Work to complete
Every record is to be returned as written, with no omissions.

(Recorded data Opens)

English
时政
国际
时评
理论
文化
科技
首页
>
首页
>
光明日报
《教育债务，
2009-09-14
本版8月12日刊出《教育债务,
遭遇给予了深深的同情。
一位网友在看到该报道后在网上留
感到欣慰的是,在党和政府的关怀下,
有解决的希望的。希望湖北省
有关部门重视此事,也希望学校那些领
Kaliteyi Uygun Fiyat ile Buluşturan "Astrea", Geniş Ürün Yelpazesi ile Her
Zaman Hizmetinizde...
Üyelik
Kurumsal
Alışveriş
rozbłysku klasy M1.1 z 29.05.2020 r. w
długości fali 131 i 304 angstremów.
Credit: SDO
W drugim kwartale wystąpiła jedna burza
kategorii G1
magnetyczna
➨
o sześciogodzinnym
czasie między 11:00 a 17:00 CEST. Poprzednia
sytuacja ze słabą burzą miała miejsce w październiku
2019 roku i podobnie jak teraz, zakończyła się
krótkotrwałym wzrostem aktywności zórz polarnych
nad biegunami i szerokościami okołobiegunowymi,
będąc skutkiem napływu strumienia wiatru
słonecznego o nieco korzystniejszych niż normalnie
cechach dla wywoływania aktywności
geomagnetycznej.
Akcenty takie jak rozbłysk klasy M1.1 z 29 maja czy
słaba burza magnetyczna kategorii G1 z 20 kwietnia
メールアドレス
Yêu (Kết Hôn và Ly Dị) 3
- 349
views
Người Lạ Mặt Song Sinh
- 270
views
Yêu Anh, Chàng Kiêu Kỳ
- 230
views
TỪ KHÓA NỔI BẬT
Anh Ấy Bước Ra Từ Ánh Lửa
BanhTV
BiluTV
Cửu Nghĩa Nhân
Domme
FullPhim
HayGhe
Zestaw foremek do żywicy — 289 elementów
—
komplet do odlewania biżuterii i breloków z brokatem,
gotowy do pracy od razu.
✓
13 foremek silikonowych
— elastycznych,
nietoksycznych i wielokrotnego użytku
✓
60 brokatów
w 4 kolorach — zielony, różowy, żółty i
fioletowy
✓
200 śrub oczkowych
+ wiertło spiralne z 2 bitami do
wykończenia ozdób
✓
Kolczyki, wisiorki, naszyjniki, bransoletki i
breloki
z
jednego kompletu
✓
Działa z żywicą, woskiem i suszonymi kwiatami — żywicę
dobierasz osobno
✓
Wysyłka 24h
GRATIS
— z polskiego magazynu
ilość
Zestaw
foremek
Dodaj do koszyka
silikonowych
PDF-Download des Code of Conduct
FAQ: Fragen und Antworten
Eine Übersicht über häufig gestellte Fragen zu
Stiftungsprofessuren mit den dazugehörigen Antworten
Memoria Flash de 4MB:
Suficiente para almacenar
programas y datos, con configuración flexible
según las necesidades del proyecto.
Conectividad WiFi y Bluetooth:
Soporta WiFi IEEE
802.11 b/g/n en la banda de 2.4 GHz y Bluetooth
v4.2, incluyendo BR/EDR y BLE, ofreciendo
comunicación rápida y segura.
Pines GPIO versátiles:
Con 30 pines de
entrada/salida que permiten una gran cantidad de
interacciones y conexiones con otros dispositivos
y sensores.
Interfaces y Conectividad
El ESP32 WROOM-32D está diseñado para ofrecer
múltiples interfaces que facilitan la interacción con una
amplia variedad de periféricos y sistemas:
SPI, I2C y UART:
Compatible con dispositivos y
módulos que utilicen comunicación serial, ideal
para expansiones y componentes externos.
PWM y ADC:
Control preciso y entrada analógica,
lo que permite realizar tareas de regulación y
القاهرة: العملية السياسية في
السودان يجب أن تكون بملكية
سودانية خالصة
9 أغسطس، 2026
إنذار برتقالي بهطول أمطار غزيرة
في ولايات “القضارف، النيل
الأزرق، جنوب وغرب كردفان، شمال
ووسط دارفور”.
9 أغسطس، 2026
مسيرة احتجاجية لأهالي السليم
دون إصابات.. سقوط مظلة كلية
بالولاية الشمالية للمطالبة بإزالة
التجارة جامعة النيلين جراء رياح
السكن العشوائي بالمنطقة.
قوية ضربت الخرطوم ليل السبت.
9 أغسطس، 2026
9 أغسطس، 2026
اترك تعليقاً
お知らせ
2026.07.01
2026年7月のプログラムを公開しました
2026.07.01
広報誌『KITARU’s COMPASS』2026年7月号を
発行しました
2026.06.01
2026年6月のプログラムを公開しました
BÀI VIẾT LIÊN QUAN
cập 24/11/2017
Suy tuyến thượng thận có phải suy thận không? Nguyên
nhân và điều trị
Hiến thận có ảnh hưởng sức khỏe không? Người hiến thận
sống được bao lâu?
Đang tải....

(Recorded data Closes)

Written response
English
时政
国际
时评
理论
文化
科技
首页
>
首页
>
光明日报
《教育债务，
2009-09-14
本版8月12日刊出《教育债务,
遭遇给予了深深的同情。
一位网友在看到该报道后在网上留
感到欣慰的是,在党和政府的关怀下,
有解决的希望的。希望湖北省
有关部门重视此事,也希望学校那些领
Kaliteyi Uygun Fiyat ile Buluşturan "Astrea", Geniş Ürün Yelpazesi ile Her
Zaman Hizmetinizde...
Üyelik
Kurumsal
Alışveriş
rozbłysku klasy M1.1 z 29.05.2020 r. w
długości fali 131 i 304 angstremów.
Credit: SDO
W drugim kwartale wystąpiła jedna burza
kategorii G1
magnetyczna
➨
o sześciogodzinnym
czasie między 11:00 a 17:00 CEST. Poprzednia
sytuacja ze słabą burzą miała miejsce w październiku
2019 roku i podobnie jak teraz, zakończyła się
krótkotrwałym wzrostem aktywności zórz polarnych
nad biegunami i szerokościami okołobiegunowymi,
będąc skutkiem napływu strumienia wiatru
słonecznego o nieco korzystniejszych niż normalnie
cechach dla wywoływania aktywności
geomagnetycznej.
Akcenty takie jak rozbłysk klasy M1.1 z 29 maja czy
słaba burza magnetyczna kategorii G1 z 20 kwietnia
メールアドレス
Yêu (Kết Hôn và Ly Dị) 3
- 349
views
Người Lạ Mặt Song Sinh
- 270
views
Yêu Anh, Chàng Kiêu Kỳ
- 230
views
TỪ KHÓA NỔI BẬT
Anh Ấy Bước Ra Từ Ánh Lửa
BanhTV
BiluTV
Cửu Nghĩa Nhân
Domme
FullPhim
HayGhe
Zestaw foremek do żywicy — 289 elementów
—
komplet do odlewania biżuterii i breloków z brokatem,
gotowy do pracy od razu.
✓
13 foremek silikonowych
— elastycznych,
nietoksycznych i wielokrotnego użytku
✓
60 brokatów
w 4 kolorach — zielony, różowy, żółty i
fioletowy
✓
200 śrub oczkowych
+ wiertło spiralne z 2 bitami do
wykończenia ozdób
✓
Kolczyki, wisiorki, naszyjniki, bransoletki i
breloki
z
jednego kompletu
✓
Działa z żywicą, woskiem i suszonymi kwiatami — żywicę
dobierasz osobno
✓
Wysyłka 24h
GRATIS
— z polskiego magazynu
ilość
Zestaw
foremek
Dodaj do koszyka
silikonowych
PDF-Download des Code of Conduct
FAQ: Fragen und Antworten
Eine Übersicht über häufig gestellte Fragen zu
Stiftungsprofessuren mit den dazugehörigen Antworten
Memoria Flash de 4MB:
Suficiente para almacenar
programas y datos, con configuración flexible
según las necesidades del proyecto.
Conectividad WiFi y Bluetooth:
Soporta WiFi IEEE
802.11 b/g/n en la banda de 2.4 GHz y Bluetooth
v4.2, incluyendo BR/EDR y BLE, ofreciendo
comunicación rápida y segura.
Pines GPIO versátiles:
Con 30 pines de
entrada/salida que permiten una gran cantidad de
interacciones y conexiones con otros dispositivos
y sensores.
Interfaces y Conectividad
El ESP32 WROOM-32D está diseñado para ofrecer
múltiples interfaces que facilitan la interacción con una
amplia variedad de periféricos y sistemas:
SPI, I2C y UART:
Compatible con dispositivos y
módulos que utilicen comunicación serial, ideal
para expansiones y componentes externos.
PWM y ADC:
Control preciso y entrada analógica,
lo que permite realizar tareas de regulación y
القاهرة: العملية السياسية في
السودان يجب أن تكون بملكية
سودانية خالصة
9 أغسطس، 2026
إنذار برتقالي بهطول أمطار غزيرة
في ولايات “القضارف، النيل
الأزرق، جنوب وغرب كردفان، شمال
ووسط دارفور”.
9 أغسطس، 2026
مسيرة احتجاجية لأهالي السليم
دون إصابات.. سقوط مظلة كلية
بالولاية الشمالية للمطالبة بإزالة
التجارة جامعة النيلين جراء رياح
السكن العشوائي بالمنطقة.
قوية ضربت الخرطوم ليل السبت.
9 أغسطس، 2026
9 أغسطس، 2026
اترك تعليقاً
お知らせ
2026.07.01
2026年7月のプログラムを公開しました
2026.07.01
広報誌『KITARU’s COMPASS』2026年7月号を
発行しました
2026.06.01
2026年6月のプログラムを公開しました
BÀI VIẾT LIÊN QUAN
cập 24/11/2017
Suy tuyến thượng thận có phải suy thận không? Nguyên
nhân và điều trị
Hiến thận có ảnh hưởng sức khỏe không? Người hiến thận
sống được bao lâu?
Đang tải....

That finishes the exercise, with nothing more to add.